* Zu erledigende Aufgaben:
1. Schreib aus dem Text über den Österreichischen Turnerbund alles von „Bis zu 100.000“ bis hinunter zu „deutsch-völkischen Nationalismus vertreten.“ noch einmal ab und benenne dabei „ÖTB“ in „Österreichische Turnerbund“ um.
2. Wie viele Mitglieder hat der ÖTB laut dem Text über den Österreichischen Turnerbund?

* Auszug zum Lesen:
Nürnberg (taz) – Sie tragen Fahnen mit der Aufschrift „Rassenreinheit“, schmettern als offizielle Grußformel „Gut Heil“ und werden vom renommierten Dokumentationsarchiv des österreichischen Widerstands (DÖW) als „mit Abstand wichtigste Organisation des Deutschnationalismus und Rechtsextremismus“ in der Alpenrepublik gehandelt.

Nun soll der „Österreichische Turnerbund“ (ÖTB) in Deutschland zu neuen Ehren kommen. Der Deutsche Turnerbund (DTB) hat ihn zum Deutschen Turnfest Ende Mai in München eingeladen. Die Grünen wollen das nicht hinnehmen.

Bis zu 100.000 Teilnehmer werden beim Turnfest vom 31. Mai bis zum 7. Juni in der bayerischen Landeshauptstadt erwartet. „Der ÖTB ist einer von vielen ausländischen Verbänden“, kann DTB- Pressesprecher Wolfgang Staiger an der Einladung des umstrittenen Vereins nichts Besonderes finden. In Österreich denkt man da anders.

Der 1952 gegründete ÖTB zählt 70.000 Mitglieder und beruft sich ideologisch auf „Turnvater“ Friedrich Ludwig Jahn. Der hatte nicht nur die Losung „frisch, fromm, fröhlich, frei“ ausgegeben. Er hatte „Polen, Franzosen, Pfaffen, Junker und Juden“ als „Deutschlands Unglück“ bezeichnet, sich für „Rassenhygiene“ ausgesprochen und einen deutsch-völkischen Nationalismus vertreten.

Da sich der ÖTB in dieser Tradition sieht, sorgte er immer wieder für Aufsehen. Schüler in Wien weigerten sich, in Turnhallen Sport zu treiben, über deren Eingangstür der Schriftzug „Fremde Völker bringen uns immer tiefer ins Verderben“ prangte. Gemeinsam trat man mit rechtsextremen Burschenschaften wie der Innsbrucker „Brixia“ auf, zelebrierte „Gedenkmessen“ für die „ehemaligen Südtiroler Freiheitskämpfer“ oder veranstaltete Redewettbewerbe zum Thema „Die Rückgewinnung der deutschen Ostgebiete“. Mit dem satzungsgemäßen Bekenntnis zur demokratischen Grundordnung Österreichs ist es beim ÖTB also nicht weit her. In den aktuellen Leitsätzen steht denn auch das „Bekenntnis zum angestammten Volkstum“ ganz oben.

Unpolitische Jugendliche würden durch „permanente Beeinflussung“ in den Dunstkreis von Deutschnationalismus und Rechtsextremismus kommen , so das Wiener Dokumentationsarchiv DÖW. 1981 stellte das Landgericht Wien fest, daß die „Bundesturnzeitungen“ eine „neofaschistische und österreichfeindliche Haltung“ einnähmen.

* Angaben zur Quelle:
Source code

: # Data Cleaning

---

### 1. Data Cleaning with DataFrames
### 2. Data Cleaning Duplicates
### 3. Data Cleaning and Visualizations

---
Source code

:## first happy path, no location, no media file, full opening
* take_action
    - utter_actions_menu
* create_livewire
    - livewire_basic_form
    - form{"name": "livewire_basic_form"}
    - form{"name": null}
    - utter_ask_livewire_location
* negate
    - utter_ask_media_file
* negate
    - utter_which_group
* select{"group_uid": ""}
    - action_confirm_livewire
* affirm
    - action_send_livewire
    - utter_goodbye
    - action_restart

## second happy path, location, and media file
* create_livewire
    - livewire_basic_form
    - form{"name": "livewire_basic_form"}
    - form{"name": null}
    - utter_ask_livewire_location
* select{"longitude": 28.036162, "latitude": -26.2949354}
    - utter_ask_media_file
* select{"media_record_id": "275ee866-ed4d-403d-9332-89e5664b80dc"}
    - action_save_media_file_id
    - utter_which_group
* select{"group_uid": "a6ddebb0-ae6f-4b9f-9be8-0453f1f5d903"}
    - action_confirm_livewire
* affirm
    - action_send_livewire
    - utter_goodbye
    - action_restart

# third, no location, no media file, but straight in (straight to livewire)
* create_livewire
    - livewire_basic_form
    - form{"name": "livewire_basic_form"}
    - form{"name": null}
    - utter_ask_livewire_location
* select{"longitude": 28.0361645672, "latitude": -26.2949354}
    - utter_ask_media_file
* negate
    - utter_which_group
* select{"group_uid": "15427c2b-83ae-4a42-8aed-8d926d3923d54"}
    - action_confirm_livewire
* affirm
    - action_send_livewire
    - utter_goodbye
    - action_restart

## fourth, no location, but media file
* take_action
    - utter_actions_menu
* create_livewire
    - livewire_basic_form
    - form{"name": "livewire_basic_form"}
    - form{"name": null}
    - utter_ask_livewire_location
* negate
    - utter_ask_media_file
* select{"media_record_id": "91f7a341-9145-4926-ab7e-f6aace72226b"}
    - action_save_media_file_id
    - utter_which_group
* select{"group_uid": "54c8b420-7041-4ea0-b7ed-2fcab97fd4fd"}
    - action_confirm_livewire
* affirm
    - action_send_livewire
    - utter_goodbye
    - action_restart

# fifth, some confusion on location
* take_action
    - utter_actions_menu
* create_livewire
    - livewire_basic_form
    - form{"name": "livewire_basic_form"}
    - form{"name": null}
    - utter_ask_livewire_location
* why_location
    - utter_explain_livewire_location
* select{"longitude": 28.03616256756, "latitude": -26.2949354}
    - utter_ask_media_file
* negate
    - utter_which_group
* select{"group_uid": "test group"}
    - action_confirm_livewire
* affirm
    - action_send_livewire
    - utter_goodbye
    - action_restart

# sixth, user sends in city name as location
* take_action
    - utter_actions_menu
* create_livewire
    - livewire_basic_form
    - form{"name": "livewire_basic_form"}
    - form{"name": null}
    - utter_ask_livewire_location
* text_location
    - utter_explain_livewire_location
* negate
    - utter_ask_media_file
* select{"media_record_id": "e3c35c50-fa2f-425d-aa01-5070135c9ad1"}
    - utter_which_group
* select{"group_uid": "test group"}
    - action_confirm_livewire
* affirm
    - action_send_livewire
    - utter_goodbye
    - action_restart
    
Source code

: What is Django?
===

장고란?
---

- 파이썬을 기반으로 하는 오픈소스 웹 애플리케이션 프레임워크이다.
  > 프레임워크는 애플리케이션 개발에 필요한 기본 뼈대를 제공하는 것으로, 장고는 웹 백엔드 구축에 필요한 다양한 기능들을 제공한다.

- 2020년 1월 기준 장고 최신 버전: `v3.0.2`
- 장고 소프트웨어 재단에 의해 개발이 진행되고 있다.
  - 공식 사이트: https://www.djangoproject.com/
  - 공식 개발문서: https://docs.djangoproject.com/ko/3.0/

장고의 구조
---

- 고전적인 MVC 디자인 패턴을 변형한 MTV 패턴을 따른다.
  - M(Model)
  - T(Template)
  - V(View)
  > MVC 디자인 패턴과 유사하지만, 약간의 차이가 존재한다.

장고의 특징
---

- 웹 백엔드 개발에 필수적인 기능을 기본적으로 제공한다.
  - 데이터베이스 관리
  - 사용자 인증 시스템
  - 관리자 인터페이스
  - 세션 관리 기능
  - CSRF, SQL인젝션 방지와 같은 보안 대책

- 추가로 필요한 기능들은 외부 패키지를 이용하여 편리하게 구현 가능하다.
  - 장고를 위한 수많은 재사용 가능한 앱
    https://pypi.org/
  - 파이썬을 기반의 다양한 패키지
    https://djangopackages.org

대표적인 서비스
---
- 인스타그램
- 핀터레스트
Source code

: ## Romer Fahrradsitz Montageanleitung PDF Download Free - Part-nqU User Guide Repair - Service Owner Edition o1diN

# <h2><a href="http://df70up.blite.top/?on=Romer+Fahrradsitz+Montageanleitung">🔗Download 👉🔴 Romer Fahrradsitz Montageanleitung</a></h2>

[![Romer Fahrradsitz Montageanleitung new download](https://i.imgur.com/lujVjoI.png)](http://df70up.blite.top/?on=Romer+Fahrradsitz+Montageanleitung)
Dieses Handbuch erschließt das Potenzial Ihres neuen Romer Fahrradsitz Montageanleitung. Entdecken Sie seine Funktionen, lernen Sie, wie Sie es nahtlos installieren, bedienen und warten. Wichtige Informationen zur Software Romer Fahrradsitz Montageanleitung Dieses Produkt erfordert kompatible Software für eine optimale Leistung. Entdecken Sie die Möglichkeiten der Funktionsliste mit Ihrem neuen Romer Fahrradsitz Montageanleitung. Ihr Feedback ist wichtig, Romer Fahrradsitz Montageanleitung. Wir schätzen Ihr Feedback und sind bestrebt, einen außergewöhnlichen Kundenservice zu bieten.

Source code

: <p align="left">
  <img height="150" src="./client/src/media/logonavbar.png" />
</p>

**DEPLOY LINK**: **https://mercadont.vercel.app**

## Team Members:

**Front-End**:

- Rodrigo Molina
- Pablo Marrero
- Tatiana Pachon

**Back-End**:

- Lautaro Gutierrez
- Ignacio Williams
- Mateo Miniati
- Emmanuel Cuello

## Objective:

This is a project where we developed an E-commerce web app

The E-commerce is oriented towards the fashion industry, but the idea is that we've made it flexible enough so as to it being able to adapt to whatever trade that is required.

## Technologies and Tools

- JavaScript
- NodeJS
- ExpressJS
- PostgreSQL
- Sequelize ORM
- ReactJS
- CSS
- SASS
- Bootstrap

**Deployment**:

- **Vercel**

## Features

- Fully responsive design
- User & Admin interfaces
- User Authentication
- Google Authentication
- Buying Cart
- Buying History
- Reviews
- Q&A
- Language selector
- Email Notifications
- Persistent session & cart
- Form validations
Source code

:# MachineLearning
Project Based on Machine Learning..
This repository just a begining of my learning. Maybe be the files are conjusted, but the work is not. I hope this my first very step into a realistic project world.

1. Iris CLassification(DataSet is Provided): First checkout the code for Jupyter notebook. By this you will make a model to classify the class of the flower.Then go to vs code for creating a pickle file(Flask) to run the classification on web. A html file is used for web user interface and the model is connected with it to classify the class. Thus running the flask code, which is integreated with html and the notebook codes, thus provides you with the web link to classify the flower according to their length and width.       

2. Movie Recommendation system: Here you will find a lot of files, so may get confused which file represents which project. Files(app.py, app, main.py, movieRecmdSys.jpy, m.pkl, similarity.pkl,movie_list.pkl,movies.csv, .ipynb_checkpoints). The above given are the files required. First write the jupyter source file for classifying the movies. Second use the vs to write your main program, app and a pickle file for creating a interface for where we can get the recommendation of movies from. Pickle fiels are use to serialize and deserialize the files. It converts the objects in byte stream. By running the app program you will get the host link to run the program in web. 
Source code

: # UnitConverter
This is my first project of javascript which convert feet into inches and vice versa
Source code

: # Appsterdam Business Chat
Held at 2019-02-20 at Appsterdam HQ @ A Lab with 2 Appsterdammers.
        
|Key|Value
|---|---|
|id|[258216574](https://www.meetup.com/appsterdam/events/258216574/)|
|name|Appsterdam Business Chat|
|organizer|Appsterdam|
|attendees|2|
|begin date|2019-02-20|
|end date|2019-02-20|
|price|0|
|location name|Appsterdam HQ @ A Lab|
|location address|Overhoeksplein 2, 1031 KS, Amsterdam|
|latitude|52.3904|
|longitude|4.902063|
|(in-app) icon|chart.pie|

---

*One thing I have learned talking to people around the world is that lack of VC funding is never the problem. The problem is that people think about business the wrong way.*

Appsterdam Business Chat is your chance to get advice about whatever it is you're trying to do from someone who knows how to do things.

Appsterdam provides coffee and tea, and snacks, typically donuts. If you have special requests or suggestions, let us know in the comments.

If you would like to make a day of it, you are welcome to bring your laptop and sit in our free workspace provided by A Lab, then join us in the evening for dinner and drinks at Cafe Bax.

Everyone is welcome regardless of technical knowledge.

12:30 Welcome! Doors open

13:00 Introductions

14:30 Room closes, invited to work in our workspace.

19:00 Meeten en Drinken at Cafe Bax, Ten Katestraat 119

* Ergebnisse je Aufgabe:
1.
Bis zu 100.000 Teilnehmer werden beim Turnfest vom 31. Mai bis zum 7. Juni in der bayerischen Landeshauptstadt erwartet. „Der Österreichische Turnerbund ist einer von vielen ausländischen Verbänden“, kann DTB- Pressesprecher Wolfgang Staiger an der Einladung des umstrittenen Vereins nichts Besonderes finden. In Österreich denkt man da anders.

Der 1952 gegründete Österreichische Turnerbund zählt 70.000 Mitglieder und beruft sich ideologisch auf „Turnvater“ Friedrich Ludwig Jahn. Der hatte nicht nur die Losung „frisch, fromm, fröhlich, frei“ ausgegeben. Er hatte „Polen, Franzosen, Pfaffen, Junker und Juden“ als „Deutschlands Unglück“ bezeichnet, sich für „Rassenhygiene“ ausgesprochen und einen deutsch-völkischen Nationalismus vertreten.

2. 70.000 Mitglieder.